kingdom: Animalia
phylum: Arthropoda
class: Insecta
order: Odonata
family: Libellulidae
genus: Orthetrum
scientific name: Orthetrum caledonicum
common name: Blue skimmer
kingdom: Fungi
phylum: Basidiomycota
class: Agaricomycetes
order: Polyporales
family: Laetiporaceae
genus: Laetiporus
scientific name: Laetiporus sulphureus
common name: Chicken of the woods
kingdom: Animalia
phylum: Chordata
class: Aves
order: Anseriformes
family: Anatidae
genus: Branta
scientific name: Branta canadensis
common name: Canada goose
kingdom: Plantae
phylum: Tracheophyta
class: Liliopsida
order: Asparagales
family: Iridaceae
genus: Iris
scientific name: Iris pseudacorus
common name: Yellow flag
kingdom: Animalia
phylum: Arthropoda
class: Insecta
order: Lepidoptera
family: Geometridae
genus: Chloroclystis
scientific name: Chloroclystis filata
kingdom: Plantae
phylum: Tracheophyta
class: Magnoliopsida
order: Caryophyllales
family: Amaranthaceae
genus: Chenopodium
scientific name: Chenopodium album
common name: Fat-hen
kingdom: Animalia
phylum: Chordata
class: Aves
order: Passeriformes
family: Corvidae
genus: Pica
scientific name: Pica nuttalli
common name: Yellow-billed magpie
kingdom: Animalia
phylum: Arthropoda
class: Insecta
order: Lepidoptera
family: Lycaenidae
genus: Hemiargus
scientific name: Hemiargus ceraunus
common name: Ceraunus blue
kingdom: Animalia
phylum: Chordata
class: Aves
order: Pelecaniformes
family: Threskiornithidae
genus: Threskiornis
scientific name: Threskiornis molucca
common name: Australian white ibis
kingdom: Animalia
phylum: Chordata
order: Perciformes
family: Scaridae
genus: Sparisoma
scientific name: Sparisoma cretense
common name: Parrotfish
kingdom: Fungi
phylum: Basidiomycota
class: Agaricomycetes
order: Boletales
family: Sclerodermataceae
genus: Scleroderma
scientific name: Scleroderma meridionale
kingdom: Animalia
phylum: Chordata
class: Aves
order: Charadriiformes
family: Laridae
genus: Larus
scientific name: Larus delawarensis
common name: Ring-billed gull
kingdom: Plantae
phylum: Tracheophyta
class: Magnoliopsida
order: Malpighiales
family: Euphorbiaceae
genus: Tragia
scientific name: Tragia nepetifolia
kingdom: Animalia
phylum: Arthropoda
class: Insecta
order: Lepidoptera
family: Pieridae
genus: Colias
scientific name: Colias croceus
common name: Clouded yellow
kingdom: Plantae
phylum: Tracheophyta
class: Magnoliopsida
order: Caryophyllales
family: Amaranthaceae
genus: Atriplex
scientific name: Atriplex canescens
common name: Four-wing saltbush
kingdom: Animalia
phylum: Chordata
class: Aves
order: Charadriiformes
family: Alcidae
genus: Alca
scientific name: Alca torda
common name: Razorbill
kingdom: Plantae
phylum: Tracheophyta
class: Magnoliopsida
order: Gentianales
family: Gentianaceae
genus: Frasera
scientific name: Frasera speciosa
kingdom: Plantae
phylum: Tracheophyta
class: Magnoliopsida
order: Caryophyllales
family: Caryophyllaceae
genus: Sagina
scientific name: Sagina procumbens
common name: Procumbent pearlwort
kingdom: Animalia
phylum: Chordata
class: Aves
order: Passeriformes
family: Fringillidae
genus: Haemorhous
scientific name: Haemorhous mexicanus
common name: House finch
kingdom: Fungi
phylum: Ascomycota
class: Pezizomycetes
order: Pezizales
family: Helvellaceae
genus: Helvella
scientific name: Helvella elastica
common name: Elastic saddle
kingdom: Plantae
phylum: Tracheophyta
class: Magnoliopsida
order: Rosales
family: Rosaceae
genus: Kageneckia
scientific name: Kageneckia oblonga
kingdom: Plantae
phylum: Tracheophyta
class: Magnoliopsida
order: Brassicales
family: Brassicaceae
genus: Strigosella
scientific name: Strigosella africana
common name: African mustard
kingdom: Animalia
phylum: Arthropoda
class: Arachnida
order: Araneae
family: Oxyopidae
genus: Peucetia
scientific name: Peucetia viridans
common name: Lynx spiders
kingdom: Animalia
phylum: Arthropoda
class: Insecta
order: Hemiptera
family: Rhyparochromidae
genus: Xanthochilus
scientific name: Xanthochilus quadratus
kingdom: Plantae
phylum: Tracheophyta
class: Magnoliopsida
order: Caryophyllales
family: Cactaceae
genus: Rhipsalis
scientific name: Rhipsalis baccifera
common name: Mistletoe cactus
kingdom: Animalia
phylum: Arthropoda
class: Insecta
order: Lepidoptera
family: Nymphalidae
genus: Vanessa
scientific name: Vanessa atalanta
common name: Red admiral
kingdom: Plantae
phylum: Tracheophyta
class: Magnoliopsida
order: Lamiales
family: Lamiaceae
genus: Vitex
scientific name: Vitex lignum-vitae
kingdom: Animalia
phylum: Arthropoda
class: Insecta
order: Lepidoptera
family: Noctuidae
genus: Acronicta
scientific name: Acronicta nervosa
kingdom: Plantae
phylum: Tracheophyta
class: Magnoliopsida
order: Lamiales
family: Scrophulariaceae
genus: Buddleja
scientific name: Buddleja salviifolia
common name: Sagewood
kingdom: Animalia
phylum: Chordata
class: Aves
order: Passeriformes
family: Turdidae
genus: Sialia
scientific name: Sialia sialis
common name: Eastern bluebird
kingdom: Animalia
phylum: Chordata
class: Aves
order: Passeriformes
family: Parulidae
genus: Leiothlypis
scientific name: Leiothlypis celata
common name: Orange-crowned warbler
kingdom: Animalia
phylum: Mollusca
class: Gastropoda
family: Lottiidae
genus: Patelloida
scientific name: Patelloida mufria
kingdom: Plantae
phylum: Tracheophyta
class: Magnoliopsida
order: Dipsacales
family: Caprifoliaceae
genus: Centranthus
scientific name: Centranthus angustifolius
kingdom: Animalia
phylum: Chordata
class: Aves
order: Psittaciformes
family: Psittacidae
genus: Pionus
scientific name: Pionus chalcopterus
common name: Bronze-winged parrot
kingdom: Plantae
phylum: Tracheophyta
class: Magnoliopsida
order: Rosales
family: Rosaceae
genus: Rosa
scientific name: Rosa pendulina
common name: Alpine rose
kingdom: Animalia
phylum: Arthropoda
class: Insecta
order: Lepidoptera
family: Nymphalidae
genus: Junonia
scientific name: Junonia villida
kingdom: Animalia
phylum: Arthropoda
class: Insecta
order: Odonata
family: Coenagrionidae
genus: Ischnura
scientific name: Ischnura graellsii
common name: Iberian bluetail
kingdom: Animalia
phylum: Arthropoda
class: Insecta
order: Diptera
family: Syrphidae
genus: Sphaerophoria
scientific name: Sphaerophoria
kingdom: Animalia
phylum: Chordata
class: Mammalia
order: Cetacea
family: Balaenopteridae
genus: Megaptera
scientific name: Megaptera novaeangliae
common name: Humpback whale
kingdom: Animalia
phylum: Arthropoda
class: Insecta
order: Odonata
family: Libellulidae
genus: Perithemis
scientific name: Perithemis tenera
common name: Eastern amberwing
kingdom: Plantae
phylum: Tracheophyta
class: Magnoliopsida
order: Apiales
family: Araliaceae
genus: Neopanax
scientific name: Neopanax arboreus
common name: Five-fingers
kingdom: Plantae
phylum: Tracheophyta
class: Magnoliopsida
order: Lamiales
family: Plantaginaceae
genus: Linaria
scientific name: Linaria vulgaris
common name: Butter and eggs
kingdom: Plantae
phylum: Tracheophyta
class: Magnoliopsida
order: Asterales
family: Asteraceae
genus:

Task prompt: Render every line of the records above as a numbered list, omitting any blank lines.

Written response:
1. kingdom: Animalia
2. phylum: Arthropoda
3. class: Insecta
4. order: Odonata
5. family: Libellulidae
6. genus: Orthetrum
7. scientific name: Orthetrum caledonicum
8. common name: Blue skimmer
9. kingdom: Fungi
10. phylum: Basidiomycota
11. class: Agaricomycetes
12. order: Polyporales
13. family: Laetiporaceae
14. genus: Laetiporus
15. scientific name: Laetiporus sulphureus
16. common name: Chicken of the woods
17. kingdom: Animalia
18. phylum: Chordata
19. class: Aves
20. order: Anseriformes
21. family: Anatidae
22. genus: Branta
23. scientific name: Branta canadensis
24. common name: Canada goose
25. kingdom: Plantae
26. phylum: Tracheophyta
27. class: Liliopsida
28. order: Asparagales
29. family: Iridaceae
30. genus: Iris
31. scientific name: Iris pseudacorus
32. common name: Yellow flag
33. kingdom: Animalia
34. phylum: Arthropoda
35. class: Insecta
36. order: Lepidoptera
37. family: Geometridae
38. genus: Chloroclystis
39. scientific name: Chloroclystis filata
40. kingdom: Plantae
41. phylum: Tracheophyta
42. class: Magnoliopsida
43. order: Caryophyllales
44. family: Amaranthaceae
45. genus: Chenopodium
46. scientific name: Chenopodium album
47. common name: Fat-hen
48. kingdom: Animalia
49. phylum: Chordata
50. class: Aves
51. order: Passeriformes
52. family: Corvidae
53. genus: Pica
54. scientific name: Pica nuttalli
55. common name: Yellow-billed magpie
56. kingdom: Animalia
57. phylum: Arthropoda
58. class: Insecta
59. order: Lepidoptera
60. family: Lycaenidae
61. genus: Hemiargus
62. scientific name: Hemiargus ceraunus
63. common name: Ceraunus blue
64. kingdom: Animalia
65. phylum: Chordata
66. class: Aves
67. order: Pelecaniformes
68. family: Threskiornithidae
69. genus: Threskiornis
70. scientific name: Threskiornis molucca
71. common name: Australian white ibis
72. kingdom: Animalia
73. phylum: Chordata
74. order: Perciformes
75. family: Scaridae
76. genus: Sparisoma
77. scientific name: Sparisoma cretense
78. common name: Parrotfish
79. kingdom: Fungi
80. phylum: Basidiomycota
81. class: Agaricomycetes
82. order: Boletales
83. family: Sclerodermataceae
84. genus: Scleroderma
85. scientific name: Scleroderma meridionale
86. kingdom: Animalia
87. phylum: Chordata
88. class: Aves
89. order: Charadriiformes
90. family: Laridae
91. genus: Larus
92. scientific name: Larus delawarensis
93. common name: Ring-billed gull
94. kingdom: Plantae
95. phylum: Tracheophyta
96. class: Magnoliopsida
97. order: Malpighiales
98. family: Euphorbiaceae
99. genus: Tragia
100. scientific name: Tragia nepetifolia
101. kingdom: Animalia
102. phylum: Arthropoda
103. class: Insecta
104. order: Lepidoptera
105. family: Pieridae
106. genus: Colias
107. scientific name: Colias croceus
108. common name: Clouded yellow
109. kingdom: Plantae
110. phylum: Tracheophyta
111. class: Magnoliopsida
112. order: Caryophyllales
113. family: Amaranthaceae
114. genus: Atriplex
115. scientific name: Atriplex canescens
116. common name: Four-wing saltbush
117. kingdom: Animalia
118. phylum: Chordata
119. class: Aves
120. order: Charadriiformes
121. family: Alcidae
122. genus: Alca
123. scientific name: Alca torda
124. common name: Razorbill
125. kingdom: Plantae
126. phylum: Tracheophyta
127. class: Magnoliopsida
128. order: Gentianales
129. family: Gentianaceae
130. genus: Frasera
131. scientific name: Frasera speciosa
132. kingdom: Plantae
133. phylum: Tracheophyta
134. class: Magnoliopsida
135. order: Caryophyllales
136. family: Caryophyllaceae
137. genus: Sagina
138. scientific name: Sagina procumbens
139. common name: Procumbent pearlwort
140. kingdom: Animalia
141. phylum: Chordata
142. class: Aves
143. order: Passeriformes
144. family: Fringillidae
145. genus: Haemorhous
146. scientific name: Haemorhous mexicanus
147. common name: House finch
148. kingdom: Fungi
149. phylum: Ascomycota
150. class: Pezizomycetes
151. order: Pezizales
152. family: Helvellaceae
153. genus: Helvella
154. scientific name: Helvella elastica
155. common name: Elastic saddle
156. kingdom: Plantae
157. phylum: Tracheophyta
158. class: Magnoliopsida
159. order: Rosales
160. family: Rosaceae
161. genus: Kageneckia
162. scientific name: Kageneckia oblonga
163. kingdom: Plantae
164. phylum: Tracheophyta
165. class: Magnoliopsida
166. order: Brassicales
167. family: Brassicaceae
168. genus: Strigosella
169. scientific name: Strigosella africana
170. common name: African mustard
171. kingdom: Animalia
172. phylum: Arthropoda
173. class: Arachnida
174. order: Araneae
175. family: Oxyopidae
176. genus: Peucetia
177. scientific name: Peucetia viridans
178. common name: Lynx spiders
179. kingdom: Animalia
180. phylum: Arthropoda
181. class: Insecta
182. order: Hemiptera
183. family: Rhyparochromidae
184. genus: Xanthochilus
185. scientific name: Xanthochilus quadratus
186. kingdom: Plantae
187. phylum: Tracheophyta
188. class: Magnoliopsida
189. order: Caryophyllales
190. family: Cactaceae
191. genus: Rhipsalis
192. scientific name: Rhipsalis baccifera
193. common name: Mistletoe cactus
194. kingdom: Animalia
195. phylum: Arthropoda
196. class: Insecta
197. order: Lepidoptera
198. family: Nymphalidae
199. genus: Vanessa
200. scientific name: Vanessa atalanta
201. common name: Red admiral
202. kingdom: Plantae
203. phylum: Tracheophyta
204. class: Magnoliopsida
205. order: Lamiales
206. family: Lamiaceae
207. genus: Vitex
208. scientific name: Vitex lignum-vitae
209. kingdom: Animalia
210. phylum: Arthropoda
211. class: Insecta
212. order: Lepidoptera
213. family: Noctuidae
214. genus: Acronicta
215. scientific name: Acronicta nervosa
216. kingdom: Plantae
217. phylum: Tracheophyta
218. class: Magnoliopsida
219. order: Lamiales
220. family: Scrophulariaceae
221. genus: Buddleja
222. scientific name: Buddleja salviifolia
223. common name: Sagewood
224. kingdom: Animalia
225. phylum: Chordata
226. class: Aves
227. order: Passeriformes
228. family: Turdidae
229. genus: Sialia
230. scientific name: Sialia sialis
231. common name: Eastern bluebird
232. kingdom: Animalia
233. phylum: Chordata
234. class: Aves
235. order: Passeriformes
236. family: Parulidae
237. genus: Leiothlypis
238. scientific name: Leiothlypis celata
239. common name: Orange-crowned warbler
240. kingdom: Animalia
241. phylum: Mollusca
242. class: Gastropoda
243. family: Lottiidae
244. genus: Patelloida
245. scientific name: Patelloida mufria
246. kingdom: Plantae
247. phylum: Tracheophyta
248. class: Magnoliopsida
249. order: Dipsacales
250. family: Caprifoliaceae
251. genus: Centranthus
252. scientific name: Centranthus angustifolius
253. kingdom: Animalia
254. phylum: Chordata
255. class: Aves
256. order: Psittaciformes
257. family: Psittacidae
258. genus: Pionus
259. scientific name: Pionus chalcopterus
260. common name: Bronze-winged parrot
261. kingdom: Plantae
262. phylum: Tracheophyta
263. class: Magnoliopsida
264. order: Rosales
265. family: Rosaceae
266. genus: Rosa
267. scientific name: Rosa pendulina
268. common name: Alpine rose
269. kingdom: Animalia
270. phylum: Arthropoda
271. class: Insecta
272. order: Lepidoptera
273. family: Nymphalidae
274. genus: Junonia
275. scientific name: Junonia villida
276. kingdom: Animalia
277. phylum: Arthropoda
278. class: Insecta
279. order: Odonata
280. family: Coenagrionidae
281. genus: Ischnura
282. scientific name: Ischnura graellsii
283. common name: Iberian bluetail
284. kingdom: Animalia
285. phylum: Arthropoda
286. class: Insecta
287. order: Diptera
288. family: Syrphidae
289. genus: Sphaerophoria
290. scientific name: Sphaerophoria
291. kingdom: Animalia
292. phylum: Chordata
293. class: Mammalia
294. order: Cetacea
295. family: Balaenopteridae
296. genus: Megaptera
297. scientific name: Megaptera novaeangliae
298. common name: Humpback whale
299. kingdom: Animalia
300. phylum: Arthropoda
301. class: Insecta
302. order: Odonata
303. family: Libellulidae
304. genus: Perithemis
305. scientific name: Perithemis tenera
306. common name: Eastern amberwing
307. kingdom: Plantae
308. phylum: Tracheophyta
309. class: Magnoliopsida
310. order: Apiales
311. family: Araliaceae
312. genus: Neopanax
313. scientific name: Neopanax arboreus
314. common name: Five-fingers
315. kingdom: Plantae
316. phylum: Tracheophyta
317. class: Magnoliopsida
318. order: Lamiales
319. family: Plantaginaceae
320. genus: Linaria
321. scientific name: Linaria vulgaris
322. common name: Butter and eggs
323. kingdom: Plantae
324. phylum: Tracheophyta
325. class: Magnoliopsida
326. order: Asterales
327. family: Asteraceae
328. genus:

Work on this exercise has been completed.